* To do *
The answer must be every entry, retyped without a single difference.

Start of Block

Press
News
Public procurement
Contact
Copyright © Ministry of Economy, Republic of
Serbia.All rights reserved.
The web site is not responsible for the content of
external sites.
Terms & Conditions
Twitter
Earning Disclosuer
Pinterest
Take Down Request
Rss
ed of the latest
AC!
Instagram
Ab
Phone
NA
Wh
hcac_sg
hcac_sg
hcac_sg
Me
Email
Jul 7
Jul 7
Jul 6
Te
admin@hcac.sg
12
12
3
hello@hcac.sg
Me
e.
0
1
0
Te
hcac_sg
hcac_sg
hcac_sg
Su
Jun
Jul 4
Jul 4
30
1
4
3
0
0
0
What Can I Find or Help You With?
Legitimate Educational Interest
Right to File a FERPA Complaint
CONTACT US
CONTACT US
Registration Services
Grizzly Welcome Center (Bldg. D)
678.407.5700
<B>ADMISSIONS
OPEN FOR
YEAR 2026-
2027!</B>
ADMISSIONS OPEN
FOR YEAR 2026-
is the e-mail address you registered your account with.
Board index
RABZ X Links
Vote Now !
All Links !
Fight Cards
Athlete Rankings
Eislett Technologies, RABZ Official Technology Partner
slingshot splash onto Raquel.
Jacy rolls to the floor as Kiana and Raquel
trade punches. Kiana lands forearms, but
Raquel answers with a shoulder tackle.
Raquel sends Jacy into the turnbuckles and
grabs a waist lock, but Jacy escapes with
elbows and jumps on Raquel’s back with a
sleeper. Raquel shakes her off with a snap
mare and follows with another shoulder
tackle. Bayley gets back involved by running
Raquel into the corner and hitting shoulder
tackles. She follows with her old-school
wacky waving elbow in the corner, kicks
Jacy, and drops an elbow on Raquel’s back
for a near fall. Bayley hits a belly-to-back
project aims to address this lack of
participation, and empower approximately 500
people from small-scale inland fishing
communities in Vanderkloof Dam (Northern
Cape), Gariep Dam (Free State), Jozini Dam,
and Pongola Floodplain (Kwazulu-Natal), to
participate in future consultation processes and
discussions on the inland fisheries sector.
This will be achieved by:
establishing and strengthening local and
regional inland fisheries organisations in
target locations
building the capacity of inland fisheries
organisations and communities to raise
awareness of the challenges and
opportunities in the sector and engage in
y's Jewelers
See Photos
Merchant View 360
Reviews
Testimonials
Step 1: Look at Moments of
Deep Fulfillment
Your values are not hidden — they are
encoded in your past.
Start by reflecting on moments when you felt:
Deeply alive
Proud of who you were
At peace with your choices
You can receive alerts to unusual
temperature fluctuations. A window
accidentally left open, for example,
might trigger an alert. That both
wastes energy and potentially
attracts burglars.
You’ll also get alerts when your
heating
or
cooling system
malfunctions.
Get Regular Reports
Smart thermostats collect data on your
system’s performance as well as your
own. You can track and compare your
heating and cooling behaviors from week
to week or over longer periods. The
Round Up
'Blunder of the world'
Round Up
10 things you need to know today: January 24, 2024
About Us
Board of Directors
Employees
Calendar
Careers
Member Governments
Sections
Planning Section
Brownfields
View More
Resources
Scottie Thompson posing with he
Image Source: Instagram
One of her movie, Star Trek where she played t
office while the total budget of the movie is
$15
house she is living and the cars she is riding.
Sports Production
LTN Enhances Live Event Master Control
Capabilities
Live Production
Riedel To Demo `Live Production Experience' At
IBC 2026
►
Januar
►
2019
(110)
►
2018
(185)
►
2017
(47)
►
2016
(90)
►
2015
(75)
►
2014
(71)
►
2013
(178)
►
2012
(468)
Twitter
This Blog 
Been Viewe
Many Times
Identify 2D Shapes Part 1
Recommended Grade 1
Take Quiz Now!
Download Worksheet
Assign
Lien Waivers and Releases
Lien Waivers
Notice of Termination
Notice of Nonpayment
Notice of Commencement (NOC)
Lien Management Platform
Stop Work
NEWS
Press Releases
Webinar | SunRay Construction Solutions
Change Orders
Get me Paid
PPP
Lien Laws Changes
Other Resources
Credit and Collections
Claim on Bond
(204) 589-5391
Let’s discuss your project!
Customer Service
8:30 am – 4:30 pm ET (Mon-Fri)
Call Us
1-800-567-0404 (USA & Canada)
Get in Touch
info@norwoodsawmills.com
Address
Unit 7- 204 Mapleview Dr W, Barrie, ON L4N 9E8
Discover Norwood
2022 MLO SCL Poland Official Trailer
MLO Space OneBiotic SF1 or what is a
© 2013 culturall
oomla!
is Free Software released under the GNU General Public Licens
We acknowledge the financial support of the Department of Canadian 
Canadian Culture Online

End of Block

* Your response *
Press
News
Public procurement
Contact
Copyright © Ministry of Economy, Republic of
Serbia.All rights reserved.
The web site is not responsible for the content of
external sites.
Terms & Conditions
Twitter
Earning Disclosuer
Pinterest
Take Down Request
Rss
ed of the latest
AC!
Instagram
Ab
Phone
NA
Wh
hcac_sg
hcac_sg
hcac_sg
Me
Email
Jul 7
Jul 7
Jul 6
Te
admin@hcac.sg
12
12
3
hello@hcac.sg
Me
e.
0
1
0
Te
hcac_sg
hcac_sg
hcac_sg
Su
Jun
Jul 4
Jul 4
30
1
4
3
0
0
0
What Can I Find or Help You With?
Legitimate Educational Interest
Right to File a FERPA Complaint
CONTACT US
CONTACT US
Registration Services
Grizzly Welcome Center (Bldg. D)
678.407.5700
<B>ADMISSIONS
OPEN FOR
YEAR 2026-
2027!</B>
ADMISSIONS OPEN
FOR YEAR 2026-
is the e-mail address you registered your account with.
Board index
RABZ X Links
Vote Now !
All Links !
Fight Cards
Athlete Rankings
Eislett Technologies, RABZ Official Technology Partner
slingshot splash onto Raquel.
Jacy rolls to the floor as Kiana and Raquel
trade punches. Kiana lands forearms, but
Raquel answers with a shoulder tackle.
Raquel sends Jacy into the turnbuckles and
grabs a waist lock, but Jacy escapes with
elbows and jumps on Raquel’s back with a
sleeper. Raquel shakes her off with a snap
mare and follows with another shoulder
tackle. Bayley gets back involved by running
Raquel into the corner and hitting shoulder
tackles. She follows with her old-school
wacky waving elbow in the corner, kicks
Jacy, and drops an elbow on Raquel’s back
for a near fall. Bayley hits a belly-to-back
project aims to address this lack of
participation, and empower approximately 500
people from small-scale inland fishing
communities in Vanderkloof Dam (Northern
Cape), Gariep Dam (Free State), Jozini Dam,
and Pongola Floodplain (Kwazulu-Natal), to
participate in future consultation processes and
discussions on the inland fisheries sector.
This will be achieved by:
establishing and strengthening local and
regional inland fisheries organisations in
target locations
building the capacity of inland fisheries
organisations and communities to raise
awareness of the challenges and
opportunities in the sector and engage in
y's Jewelers
See Photos
Merchant View 360
Reviews
Testimonials
Step 1: Look at Moments of
Deep Fulfillment
Your values are not hidden — they are
encoded in your past.
Start by reflecting on moments when you felt:
Deeply alive
Proud of who you were
At peace with your choices
You can receive alerts to unusual
temperature fluctuations. A window
accidentally left open, for example,
might trigger an alert. That both
wastes energy and potentially
attracts burglars.
You’ll also get alerts when your
heating
or
cooling system
malfunctions.
Get Regular Reports
Smart thermostats collect data on your
system’s performance as well as your
own. You can track and compare your
heating and cooling behaviors from week
to week or over longer periods. The
Round Up
'Blunder of the world'
Round Up
10 things you need to know today: January 24, 2024
About Us
Board of Directors
Employees
Calendar
Careers
Member Governments
Sections
Planning Section
Brownfields
View More
Resources
Scottie Thompson posing with he
Image Source: Instagram
One of her movie, Star Trek where she played t
office while the total budget of the movie is
$15
house she is living and the cars she is riding.
Sports Production
LTN Enhances Live Event Master Control
Capabilities
Live Production
Riedel To Demo `Live Production Experience' At
IBC 2026
►
Januar
►
2019
(110)
►
2018
(185)
►
2017
(47)
►
2016
(90)
►
2015
(75)
►
2014
(71)
►
2013
(178)
►
2012
(468)
Twitter
This Blog 
Been Viewe
Many Times
Identify 2D Shapes Part 1
Recommended Grade 1
Take Quiz Now!
Download Worksheet
Assign
Lien Waivers and Releases
Lien Waivers
Notice of Termination
Notice of Nonpayment
Notice of Commencement (NOC)
Lien Management Platform
Stop Work
NEWS
Press Releases
Webinar | SunRay Construction Solutions
Change Orders
Get me Paid
PPP
Lien Laws Changes
Other Resources
Credit and Collections
Claim on Bond
(204) 589-5391
Let’s discuss your project!
Customer Service
8:30 am – 4:30 pm ET (Mon-Fri)
Call Us
1-800-567-0404 (USA & Canada)
Get in Touch
info@norwoodsawmills.com
Address
Unit 7- 204 Mapleview Dr W, Barrie, ON L4N 9E8
Discover Norwood
2022 MLO SCL Poland Official Trailer
MLO Space OneBiotic SF1 or what is a
© 2013 culturall
oomla!
is Free Software released under the GNU General Public Licens
We acknowledge the financial support of the Department of Canadian 
Canadian Culture Online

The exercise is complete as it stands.